I supposed that when they’d moved in as refugees in the thirties and forties, these immigrants had been young and vibrant, filled with dreams for making a new life in a new country. Now, after more than a half century of competing and arguing with each other, they were brittle and sere. There wasn’t a trace of the genteel grace you’d expect from ladies with European accents and stiffly coiffed hair topped by felt hats.

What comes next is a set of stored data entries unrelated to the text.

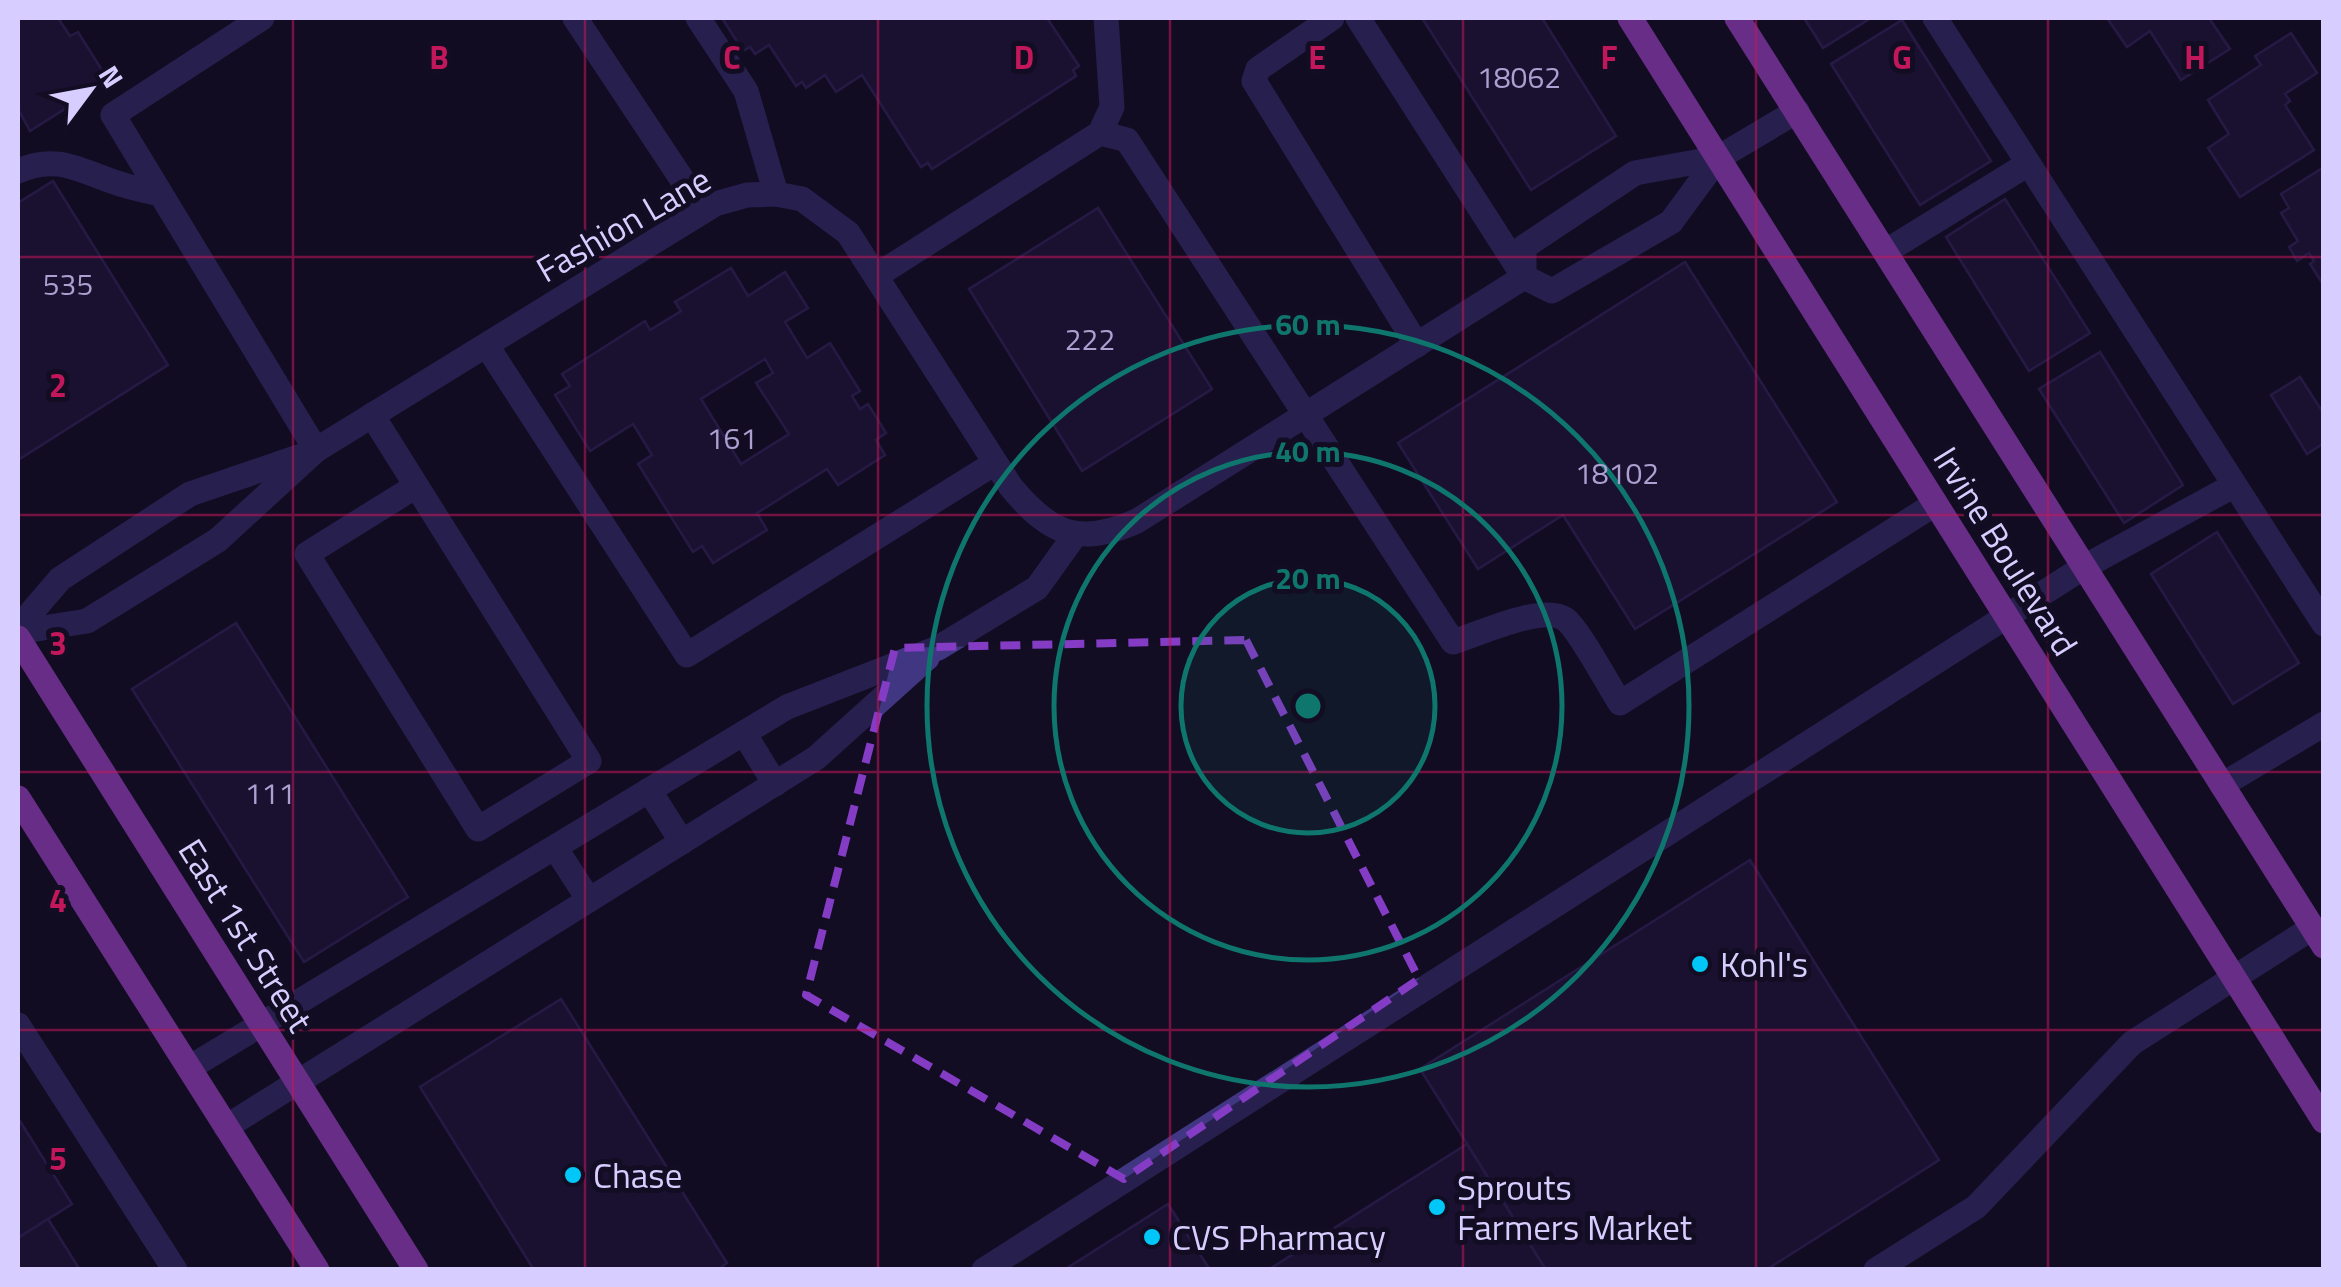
<svg xmlns="http://www.w3.org/2000/svg" width="2341" height="1287" font-family="'Titillium Web',sans-serif">
	<style>
		.building { fill: #251843; stroke: #3e2a70; stroke-width: 2.5; fill-rule: evenodd }
		.lines { fill: none; stroke-linecap: round; stroke-linejoin: round }
		.minor { stroke: #413682; stroke-width: 25 }
		.major { stroke: #d054ff; stroke-width: 25 }
		.marked { fill: none; stroke: #843cc5; stroke-width: 8; stroke-dasharray: 20 12; stroke-linejoin: round }
		.grid { fill: none; stroke: #c2185b; stroke-width: 2.5; stroke-opacity: 0.55 }
		.ring { fill: none; stroke: #0f766e; stroke-width: 5 }
		.poi-dot { fill: #00c7f8; stroke: #120d22; stroke-width: 4 }
		.labels { text-anchor: middle; dominant-baseline: central; stroke-width: 10; stroke-linejoin: round; paint-order: stroke }
		.number-label { font-size: 30px; fill: #aba0d0 }
		.street-label { font-size: 35px; fill: #d8cdff; stroke: #120d22 }
		.poi-label { font-size: 35px; fill: #d8cdff; stroke: #120d22; text-anchor: start }
		.grid-label { font-size: 32px; text-anchor: middle; font-weight: bold; fill: #c2185b; stroke: #120d22; stroke-width: 10; stroke-linejoin: round; paint-order: stroke }
		.centre { fill: #0f766e; stroke: #120d22; stroke-width: 5 }
		.ring-label { font-size: 30px; text-anchor: middle; font-weight: bold; fill: #0f766e; stroke: #120d22; stroke-width: 10; stroke-linejoin: round; paint-order: stroke }
	</style>
	<rect width="100%" height="100%" fill="#120d22"/>
	<g class="building">
		<polygon points="18,18 58,18 70,36 78,32 109,81 30,131 18,109"/>
		<polygon points="722,18 1047,18 1079,66 1073,70 1076,76 932,169 928,163 921,167 862,75 836,92 825,75 806,88 802,82 796,86 769,45 755,54 750,47 743,51"/>
		<polygon points="1422,18 1542,18 1616,136 1531,190"/>
		<polygon points="1804,18 1871,18 1823,48"/>
		<polygon points="2107,18 2209,18 2230,49 2181,80 2150,31 2127,47"/>
		<polygon points="1902,20 1991,161 1920,205 1831,64"/>
		<polygon points="2291,33 2317,73 2285,94 2290,101 2285,105 2314,150 2240,197 2208,148 2229,134 2208,100 2261,65 2255,56"/>
		<polygon points="2324,167 2324,286 2310,264 2314,261 2309,253 2297,261 2289,247 2298,241 2281,213 2289,208 2281,194"/>
		<polygon points="53,181 168,365 18,460 18,203"/>
		<polygon points="2005,199 2090,333 2029,371 1946,237"/>
		<polygon points="1098,208 1212,389 1082,471 969,289"/>
		<polygon points="1685,262 1837,502 1635,629 1563,515 1478,569 1398,443"/>
		<path d="M731 268 748 296 785 272 808 308 785 322 807 358 830 343 860 391 852 396 860 409 868 404 886 433 876 440 885 455 838 485 827 469 757 513 767 530 713 563 702 546 693 552 638 464 652 455 633 424 590 451 555 395 570 386 562 374 645 321 650 330 681 311 675 302ZM765 359 773 373 756 383 789 434 741 464 701 399Z"/>
		<polygon points="2100,352 2183,485 2124,523 2039,389"/>
		<polygon points="2300,377 2324,414 2324,443 2307,454 2271,395"/>
		<polygon points="2217,532 2299,663 2233,704 2151,574"/>
		<polygon points="236,623 408,897 304,962 132,689"/>
		<polygon points="1750,860 1939,1160 1766,1270 1546,1270 1420,1069"/>
		<polygon points="561,999 727,1263 717,1270 534,1270 420,1087"/>
		<polygon points="18,1118 72,1204 18,1238"/>
		<polygon points="1467,1144 1546,1270 1268,1270"/>
		<polygon points="1168,1204 1210,1270 1064,1270"/>
		<polygon points="48,1219 80,1270 18,1270 18,1238"/>
	</g>
	<g class="lines">
		<g class="minor">
			<polyline points="262,18 113,115 316,450"/>
			<polyline points="575,18 703,211"/>
			<polyline points="698,18 746,91 776,194"/>
			<polyline points="1332,18 1258,69 1254,81 1417,345"/>
			<polyline points="1358,18 1524,277"/>
			<polyline points="1935,18 2324,624"/>
			<path d="M1100 133 1127 140 1453 642C1479 634 1542 604 1565 619 1578 628 1609 686 1620 703L1935 504"/>
			<path d="M18 171C59 153 81 172 120 184 133 188 147 191 160 194"/>
			<polyline points="1885,252 2028,164"/>
			<polyline points="876,276 1100,133 1112,107 1106,18"/>
			<polyline points="1524,277 1524,247 1635,173 1718,158 1797,111"/>
			<polyline points="1524,277 1552,291 1671,222 1718,158"/>
			<polyline points="487,346 687,655 995,463"/>
			<polyline points="372,415 589,761 478,829 307,554 416,486"/>
			<polyline points="18,628 60,579 190,494 307,454"/>
			<path d="M18 632 87 621 218 540 316 450 715 204 747 195 776 194 802 199 848 233 1011 487C1050 534 1079 547 1137 521L1524 277"/>
			<polyline points="744,733 775,784"/>
			<polyline points="2222,785 2324,724"/>
			<polyline points="649,790 682,842"/>
			<polyline points="556,849 589,900"/>
			<polyline points="18,1025 175,1270"/>
			<polyline points="189,1068 787,707 938,648 1037,588 1075,535"/>
			<polyline points="226,1127 816,758 927,658"/>
			<polyline points="984,1270 2084,567 2233,486"/>
			<polyline points="1876,1270 1976,1207 2132,1043 2312,928"/>
		</g>
		<g class="major">
			<polyline points="1630,18 2324,1121"/>
			<polyline points="1737,18 2324,946"/>
			<polyline points="18,638 416,1270"/>
			<polyline points="18,798 317,1270"/>
		</g>
	</g>
	<path d="M0 0H2341V1287H0ZM1246 640 1419 979 1124 1179 806 995 895 648Z" fill="#120d22" fill-opacity=".55" fill-rule="evenodd"/>
	<path class="marked" d="M1246 640 1419 979 1124 1179 806 995 895 648Z"/>
	<path class="grid" d="M293 18V1270M585 18V1270M878 18V1270M1170 18V1270M1463 18V1270M1756 18V1270M2048 18V1270M18 257H2324M18 515H2324M18 772H2324M18 1030H2324"/>
	<circle cx="1308" cy="706" r="127" fill="#0f766e" fill-opacity=".12"/>
	<g class="ring">
		<circle cx="1308" cy="706" r="127"/>
		<circle cx="1308" cy="706" r="254"/>
		<circle cx="1308" cy="706" r="381"/>
	</g>
	<g class="poi-dot">
		<circle cx="1700" cy="964" r="10"/>
		<circle cx="573" cy="1175" r="10"/>
		<circle cx="1437" cy="1207" r="10"/>
		<circle cx="1152" cy="1237" r="10"/>
	</g>
	<g class="labels">
		<g class="number-label">
			<text x="1519" y="77">18062</text>
			<text x="68" y="284">535</text>
			<text x="1090" y="339">222</text>
			<text x="732" y="438">161</text>
			<text x="1617" y="473">18102</text>
			<text x="270" y="793">111</text>
		</g>
		<g class="street-label">
			<text transform="translate(623 224) rotate(-30)">Fashion Lane</text>
			<text transform="translate(2006 551) rotate(58)">Irvine Boulevard</text>
			<text transform="translate(246 935) rotate(58)">East 1st Street</text>
		</g>
		<g class="poi-label">
			<text x="1720" y="964">Kohl's</text>
			<text x="593" y="1175">Chase</text>
			<text x="1457" y="1187">Sprouts<tspan x="1457" dy="40">Farmers Market</tspan></text>
			<text x="1172" y="1237">CVS Pharmacy</text>
		</g>
	</g>
	<g class="grid-label">
		<text x="439" y="69">B</text>
		<text x="732" y="69">C</text>
		<text x="1024" y="69">D</text>
		<text x="1317" y="69">E</text>
		<text x="1609" y="69">F</text>
		<text x="1902" y="69">G</text>
		<text x="2195" y="69">H</text>
		<text x="58" y="397">2</text>
		<text x="58" y="655">3</text>
		<text x="58" y="912">4</text>
		<text x="58" y="1170">5</text>
	</g>
	<circle cx="1308" cy="706" r="15" class="centre"/>
	<g class="ring-label">
		<text x="1308" y="335">60 m</text>
		<text x="1308" y="462">40 m</text>
		<text x="1308" y="589">20 m</text>
	</g>
	<rect width="2341" height="1287" fill="none" stroke="#d8cdff" stroke-width="40"/>
	<g transform="translate(90 90) rotate(58)" stroke="#120d22" stroke-width="8" paint-order="stroke">
	<path d="M0-8L18 38L0 25L-18 38Z" fill="#d8cdff"/>
	<text y="-15" font-size="28" font-weight="bold" text-anchor="middle" fill="#d8cdff">N</text>
	</g>
</svg>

Bitterness seemed to have oozed from their hearts onto sidewalks along Fort Washington Avenue and Cabrini Boulevard. These sidewalks glittered under evening streetlights with specks of mica, making them seem to contain constellations of tiny stars. Their surfaces were smooth and unmarred. They had had no dirty words carved into them with a stick when wet, or small footprints impressed in wet cement to show that children had ever lived in this neighborhood, played in the park, or eaten ice-cream as they walked home from school. The lone exception was on our street corner of 190 Street and Fort Washington Avenue. Here, somebody had carefully and neatly written “POOP” on the corner of one cement square. This just went to prove, my kids said, that there hadn’t been kids living in the area for a long, long time. Or, as my son put it in 1998: “Nobody talks like that anymore.”
Our home, a red brick tower on 190th Street, was sandwiched in between Cabrini Boulevard and Fort Washington Avenue. The building, fifteen stories high, turned out to be the highest building in Manhattan due to its location near the highest point on the island. This was pretty much the only remarkable thing about the building other than the residents we came to know.
Our building had been built during the Eisenhower years, the time when America had the most money and the least taste. There was absolutely nothing distinguishing about it, except its particularly poor placement with its entrance on 190th Street. Here, it sat surrounded by undistinguished cypress bushes. These bushes were trimmed into a hedge like Hitler’s moustache by an illegal Mexican with an electric hedge clipper hired by the coop’s garden committee. They also planted the two dozen begonias that nodded sadly as residents entered the front entrance.
But really, we had been happy to find the apartment after Columbia kicked us and our five-year-old twins out of our graduate student housing. In fact, we were part of a mini-exodus of such unfortunates. The coop’s old timers were leery of the displaced Columbia population and young families moving into the neighborhood. In the lobby sat the longtime residents, glaring at each other, and occasionally trading a particularly vicious snipe. But gradually, some of the women, old and alone and desperate to chat, began to speak with me in the laundry room, in the hallway, in the mailroom, and outside the compactor where we disposed of our garbage.
Being a Jewish woman, they seemed to feel that I was “one” of them, in spite of my Chinese husband and mixed race kids. When they stopped to chat with me they sprinkled their conversation with short phrases in German or Yiddish. I often didn’t quite get the meaning of these expressions, but always nodded to as if in agreement so as not to stop their tales told in heavily accented tones. My housekeeping chores were often punctuated by trembling voices telling tales of miraculous escapes, terrible loss and the continuing suffering of their lives.
Who would have known these women had such stories to tell? And the mix of tales, of experiences, of attitudes within this one building captured every facet of the human condition and psyche.